Not blocking—current batch sizes are small enough.

[W] Would—validation.py:15
`Schema` type hint is imported but could use a more specific
generic: `Schema[MarketDataRecord]` would make the expected
record type explicit.

The tags matter. The implementing agent knows that [S] items should be addressed and [C] items are optional. The human reviewer, who approves the final merge, can see at a glance whether the reviewer agent found any [M] blockers.

Phase 5: merge prep

After review comments are addressed, the implementing agent performs merge preparation—a structured check before the human gives final approval.

What the agent verifies:

  • All tests pass—the full test suite, not just the new tests
  • No merge conflicts—the branch is up to date with main
  • Review comments resolved—every [M] and [S] item addressed, with explanation
  • CI pipeline green—all automated checks pass (linting, type checking, formatting, tests)
  • Acceptance criteria met—each checkbox from the story document verified against the implementation

The human reviewer then reads the diff, checks the review conversation, and approves (or requests changes). This is the gate where human judgement matters most—the automated checks have passed, the reviewer agent has flagged issues, and the human decides whether the change is ready for production.
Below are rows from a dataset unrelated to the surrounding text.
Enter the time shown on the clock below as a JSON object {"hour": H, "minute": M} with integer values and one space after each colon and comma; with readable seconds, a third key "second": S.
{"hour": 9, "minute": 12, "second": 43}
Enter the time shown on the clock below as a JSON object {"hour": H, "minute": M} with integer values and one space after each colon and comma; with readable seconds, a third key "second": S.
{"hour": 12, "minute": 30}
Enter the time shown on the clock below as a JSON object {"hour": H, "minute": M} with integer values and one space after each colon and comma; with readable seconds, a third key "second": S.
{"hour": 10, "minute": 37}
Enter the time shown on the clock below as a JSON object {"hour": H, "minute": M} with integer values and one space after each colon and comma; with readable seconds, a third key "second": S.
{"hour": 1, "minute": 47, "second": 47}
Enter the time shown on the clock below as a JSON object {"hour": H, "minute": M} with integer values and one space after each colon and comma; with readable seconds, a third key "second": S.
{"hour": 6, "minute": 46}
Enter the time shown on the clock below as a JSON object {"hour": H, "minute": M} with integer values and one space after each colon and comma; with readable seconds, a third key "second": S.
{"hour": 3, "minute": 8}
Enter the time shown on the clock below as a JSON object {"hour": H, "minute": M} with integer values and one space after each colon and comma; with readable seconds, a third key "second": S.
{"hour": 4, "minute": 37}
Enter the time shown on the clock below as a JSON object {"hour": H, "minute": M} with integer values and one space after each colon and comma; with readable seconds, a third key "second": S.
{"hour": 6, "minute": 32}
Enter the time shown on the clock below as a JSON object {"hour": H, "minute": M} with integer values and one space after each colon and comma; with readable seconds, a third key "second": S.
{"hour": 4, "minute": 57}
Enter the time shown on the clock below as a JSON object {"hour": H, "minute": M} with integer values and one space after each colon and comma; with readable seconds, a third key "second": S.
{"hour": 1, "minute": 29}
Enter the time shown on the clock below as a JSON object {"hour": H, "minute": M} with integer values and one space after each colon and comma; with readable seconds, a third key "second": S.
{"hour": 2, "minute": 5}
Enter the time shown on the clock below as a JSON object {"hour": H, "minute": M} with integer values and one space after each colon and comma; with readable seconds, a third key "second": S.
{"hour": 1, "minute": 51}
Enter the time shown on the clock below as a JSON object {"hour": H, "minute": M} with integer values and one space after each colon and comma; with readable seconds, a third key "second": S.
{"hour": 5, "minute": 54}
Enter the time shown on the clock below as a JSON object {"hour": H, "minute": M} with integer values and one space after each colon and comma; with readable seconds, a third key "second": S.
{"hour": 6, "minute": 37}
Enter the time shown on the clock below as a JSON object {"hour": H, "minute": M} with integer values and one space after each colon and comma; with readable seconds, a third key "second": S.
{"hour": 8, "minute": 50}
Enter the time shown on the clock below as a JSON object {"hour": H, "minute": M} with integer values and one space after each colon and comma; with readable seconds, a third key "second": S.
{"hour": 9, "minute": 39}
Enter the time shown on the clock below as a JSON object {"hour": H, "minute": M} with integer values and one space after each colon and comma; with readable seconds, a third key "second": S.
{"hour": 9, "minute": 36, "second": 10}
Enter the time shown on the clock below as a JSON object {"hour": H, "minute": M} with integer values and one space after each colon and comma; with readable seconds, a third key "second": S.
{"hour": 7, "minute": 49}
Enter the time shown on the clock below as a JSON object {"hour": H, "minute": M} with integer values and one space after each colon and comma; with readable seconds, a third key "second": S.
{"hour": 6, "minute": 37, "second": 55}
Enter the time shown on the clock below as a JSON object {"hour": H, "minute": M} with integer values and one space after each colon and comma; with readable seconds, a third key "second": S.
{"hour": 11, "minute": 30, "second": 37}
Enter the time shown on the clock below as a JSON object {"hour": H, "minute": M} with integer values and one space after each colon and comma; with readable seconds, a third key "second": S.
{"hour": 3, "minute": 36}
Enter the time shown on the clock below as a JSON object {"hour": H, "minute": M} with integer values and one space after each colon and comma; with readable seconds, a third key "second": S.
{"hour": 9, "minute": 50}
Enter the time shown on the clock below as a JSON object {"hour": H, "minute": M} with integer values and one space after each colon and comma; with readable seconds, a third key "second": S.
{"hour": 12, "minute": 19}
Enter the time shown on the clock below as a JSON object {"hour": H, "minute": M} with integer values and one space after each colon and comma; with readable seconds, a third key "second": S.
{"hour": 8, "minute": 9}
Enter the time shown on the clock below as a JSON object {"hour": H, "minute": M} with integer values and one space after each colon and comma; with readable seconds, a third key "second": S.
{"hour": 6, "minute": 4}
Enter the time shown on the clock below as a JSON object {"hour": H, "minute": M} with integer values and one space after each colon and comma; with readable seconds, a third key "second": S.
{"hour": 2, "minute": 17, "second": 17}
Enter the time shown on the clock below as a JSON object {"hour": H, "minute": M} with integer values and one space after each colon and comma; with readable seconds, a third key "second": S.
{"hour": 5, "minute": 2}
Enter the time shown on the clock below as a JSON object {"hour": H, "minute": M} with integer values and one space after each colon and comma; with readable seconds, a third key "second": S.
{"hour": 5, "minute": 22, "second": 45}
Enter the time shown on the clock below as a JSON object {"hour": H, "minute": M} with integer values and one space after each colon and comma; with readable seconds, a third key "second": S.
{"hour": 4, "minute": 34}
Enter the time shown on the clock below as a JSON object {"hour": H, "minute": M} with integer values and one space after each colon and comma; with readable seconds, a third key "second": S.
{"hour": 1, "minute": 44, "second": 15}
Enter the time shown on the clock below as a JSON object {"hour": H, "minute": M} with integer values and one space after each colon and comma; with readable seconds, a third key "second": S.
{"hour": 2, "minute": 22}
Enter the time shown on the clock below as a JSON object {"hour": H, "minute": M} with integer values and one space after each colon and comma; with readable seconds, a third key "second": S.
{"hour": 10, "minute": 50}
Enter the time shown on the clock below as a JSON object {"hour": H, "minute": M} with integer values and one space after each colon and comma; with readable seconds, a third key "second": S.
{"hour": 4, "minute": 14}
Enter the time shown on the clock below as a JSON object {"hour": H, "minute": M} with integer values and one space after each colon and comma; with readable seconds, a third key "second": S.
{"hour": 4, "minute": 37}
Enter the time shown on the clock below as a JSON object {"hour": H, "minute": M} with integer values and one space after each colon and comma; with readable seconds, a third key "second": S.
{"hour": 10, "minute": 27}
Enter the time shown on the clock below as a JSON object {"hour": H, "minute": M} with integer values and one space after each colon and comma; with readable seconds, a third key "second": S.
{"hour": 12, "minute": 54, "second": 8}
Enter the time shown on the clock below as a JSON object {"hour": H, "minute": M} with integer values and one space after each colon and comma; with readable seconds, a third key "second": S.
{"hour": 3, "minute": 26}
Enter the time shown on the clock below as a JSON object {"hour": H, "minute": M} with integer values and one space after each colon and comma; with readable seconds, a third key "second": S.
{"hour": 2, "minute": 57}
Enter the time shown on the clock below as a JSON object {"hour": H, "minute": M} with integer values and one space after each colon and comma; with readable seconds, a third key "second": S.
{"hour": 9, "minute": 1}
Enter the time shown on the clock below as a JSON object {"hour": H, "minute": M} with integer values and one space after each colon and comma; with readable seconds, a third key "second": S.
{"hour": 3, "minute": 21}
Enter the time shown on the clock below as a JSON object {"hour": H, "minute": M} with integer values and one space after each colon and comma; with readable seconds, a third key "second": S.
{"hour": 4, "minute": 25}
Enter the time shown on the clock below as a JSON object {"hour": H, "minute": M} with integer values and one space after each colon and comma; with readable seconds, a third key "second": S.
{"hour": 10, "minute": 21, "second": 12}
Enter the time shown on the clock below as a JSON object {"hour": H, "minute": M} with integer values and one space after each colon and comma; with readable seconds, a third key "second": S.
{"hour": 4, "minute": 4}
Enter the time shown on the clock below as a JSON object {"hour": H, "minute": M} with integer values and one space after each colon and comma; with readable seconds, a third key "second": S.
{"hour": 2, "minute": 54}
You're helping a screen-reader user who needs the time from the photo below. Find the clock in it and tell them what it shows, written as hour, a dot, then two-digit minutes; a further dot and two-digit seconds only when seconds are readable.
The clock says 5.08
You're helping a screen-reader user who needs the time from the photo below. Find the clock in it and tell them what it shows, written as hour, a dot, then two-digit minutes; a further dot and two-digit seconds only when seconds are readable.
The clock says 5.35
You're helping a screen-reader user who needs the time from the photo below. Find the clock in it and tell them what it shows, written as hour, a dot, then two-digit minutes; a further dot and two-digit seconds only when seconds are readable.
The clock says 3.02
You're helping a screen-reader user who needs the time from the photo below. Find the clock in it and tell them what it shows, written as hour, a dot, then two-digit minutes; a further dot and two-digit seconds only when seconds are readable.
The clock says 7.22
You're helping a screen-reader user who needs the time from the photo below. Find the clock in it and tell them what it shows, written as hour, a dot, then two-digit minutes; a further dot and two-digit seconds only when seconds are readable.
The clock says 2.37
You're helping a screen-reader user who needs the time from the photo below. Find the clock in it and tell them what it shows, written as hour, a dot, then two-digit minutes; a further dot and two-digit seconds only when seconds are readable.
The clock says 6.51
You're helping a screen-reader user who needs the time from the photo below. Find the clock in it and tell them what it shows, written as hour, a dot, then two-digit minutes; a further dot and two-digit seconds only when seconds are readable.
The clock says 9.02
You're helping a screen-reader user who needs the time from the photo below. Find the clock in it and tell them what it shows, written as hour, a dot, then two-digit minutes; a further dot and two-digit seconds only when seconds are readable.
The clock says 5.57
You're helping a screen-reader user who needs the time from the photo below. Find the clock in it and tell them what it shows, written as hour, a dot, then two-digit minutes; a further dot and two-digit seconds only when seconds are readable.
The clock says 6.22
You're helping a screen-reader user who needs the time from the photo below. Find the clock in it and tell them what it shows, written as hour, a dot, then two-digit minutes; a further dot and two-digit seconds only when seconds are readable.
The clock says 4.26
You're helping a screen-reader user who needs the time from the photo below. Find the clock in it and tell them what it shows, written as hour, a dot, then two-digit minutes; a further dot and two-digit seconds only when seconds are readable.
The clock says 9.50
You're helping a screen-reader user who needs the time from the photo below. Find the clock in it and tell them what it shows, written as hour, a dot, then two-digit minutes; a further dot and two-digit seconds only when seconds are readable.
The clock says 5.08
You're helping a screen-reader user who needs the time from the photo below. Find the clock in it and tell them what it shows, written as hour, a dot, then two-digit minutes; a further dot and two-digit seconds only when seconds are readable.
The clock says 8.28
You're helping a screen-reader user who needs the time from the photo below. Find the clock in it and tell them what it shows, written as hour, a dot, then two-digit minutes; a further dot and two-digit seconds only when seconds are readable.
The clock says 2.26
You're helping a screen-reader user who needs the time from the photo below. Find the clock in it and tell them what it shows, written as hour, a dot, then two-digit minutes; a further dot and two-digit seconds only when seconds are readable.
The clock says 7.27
Phase 6: production feedback

After merge, the pipeline runs in production. The team monitors:

  • Did the pipeline succeed on real data?
  • Did the quarantine table receive the expected volume of rejected records (or an unexpected spike)?
  • Did downstream analytics behave correctly?

If something breaks, the feedback becomes the input for the next story. A bug fix follows the same six-phase pipeline—story, design, implementation, review, merge, production. The pipeline handles its own fixes.

Why the phases are sequential

It’s tempting to skip phases for “simple” changes. The rule at TB is that no phase gets skipped without explicit human agreement. Here’s why:

Story refinement catches ambiguity. Without it, the implementing agent guesses at requirements—and guesses wrong in ways that are expensive to fix after code is written.

Technical design catches architectural mistakes. A reviewer agent examines the design before implementation begins. It’s cheaper to change a plan than to change code.

Separate code review catches blind spots. The implementing agent and the reviewer agent read the same conventions but bring different perspectives. The implementer is focused on making it work; the reviewer is focused on making it right.

Merge prep catches integration issues. Tests pass in isolation but fail when merged. CI catches what local testing misses.

Production feedback closes the loop. The system only improves if the team learns from production behaviour. Skipping this phase means repeating mistakes.

What this means for engineers

The delivery pipeline also illustrates how engineering effort is allocated in this model.

The human work is not mainly writing code. It is helping define the process that agents follow, reviewing at gates where judgement matters, and changing the system when it proves too loose, too rigid, or simply wrong. The story refinement conversation, the design review, and the final merge approval are the moments where human expertise most clearly shapes what happens next.

The six-phase pipeline is the current structure the team is using to make that division workable, and like the rest of the operating model, it keeps getting revised as the team learns.